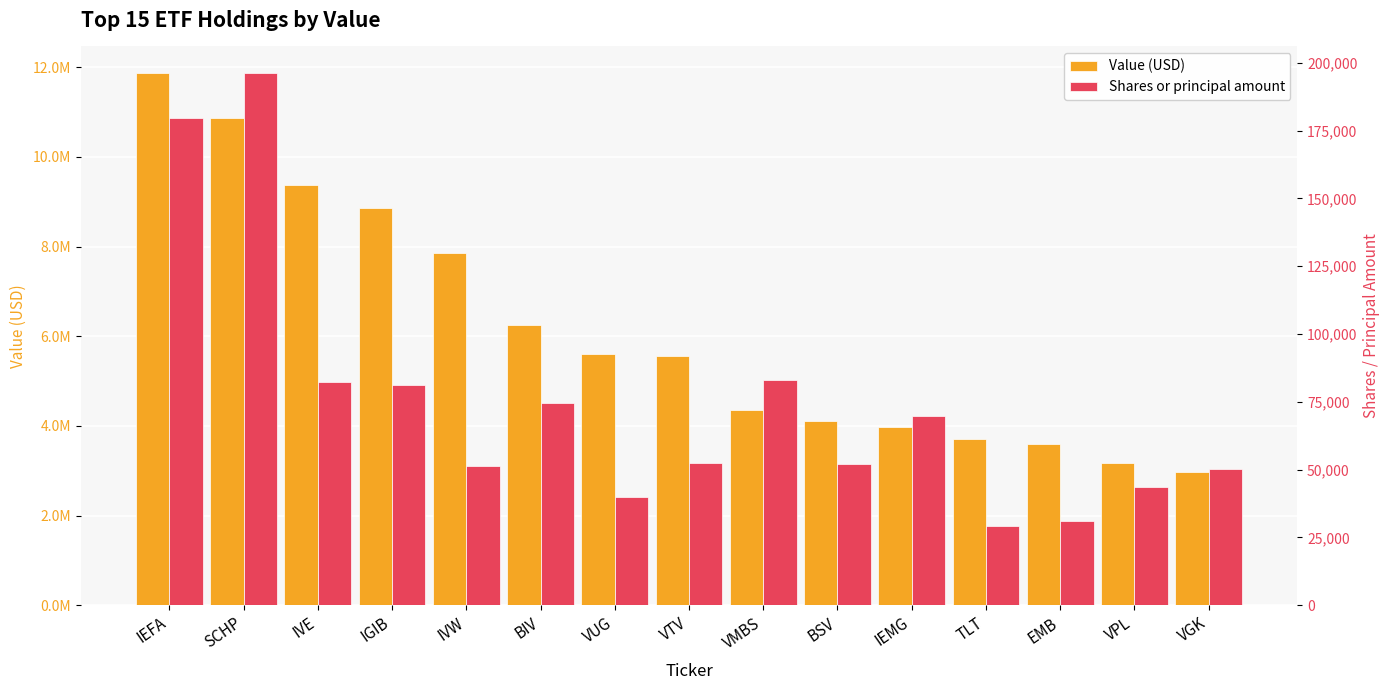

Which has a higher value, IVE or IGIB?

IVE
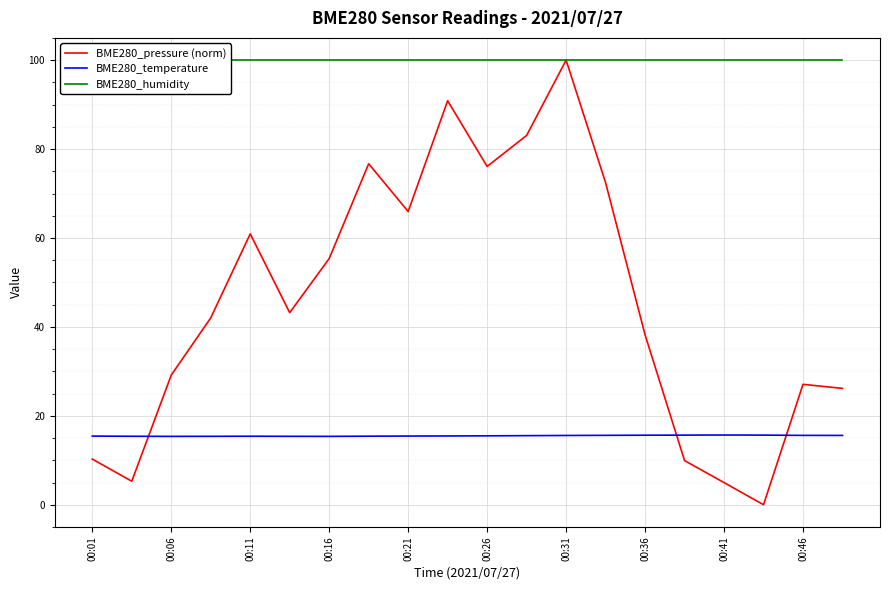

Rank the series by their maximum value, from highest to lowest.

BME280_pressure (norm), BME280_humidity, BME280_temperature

+ + + + + + +

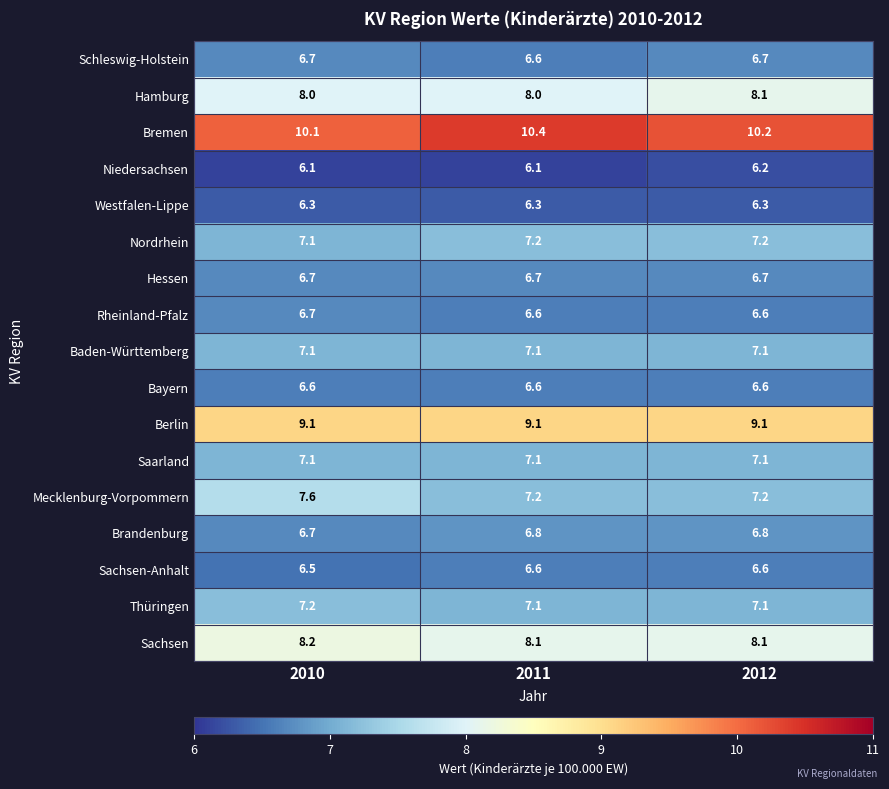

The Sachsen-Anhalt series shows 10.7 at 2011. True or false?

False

+ + + + + + +

= ASSIGNMENT =
Please repeat the listing word for word, starting with the line containing "Which has a higher value, IVE or IGIB?" and going on through the line containing "Rank the series", and leave the pictures out.

= REPLY =
Which has a higher value, IVE or IGIB?

IVE

Rank the series by their maximum value, from highest to lowest.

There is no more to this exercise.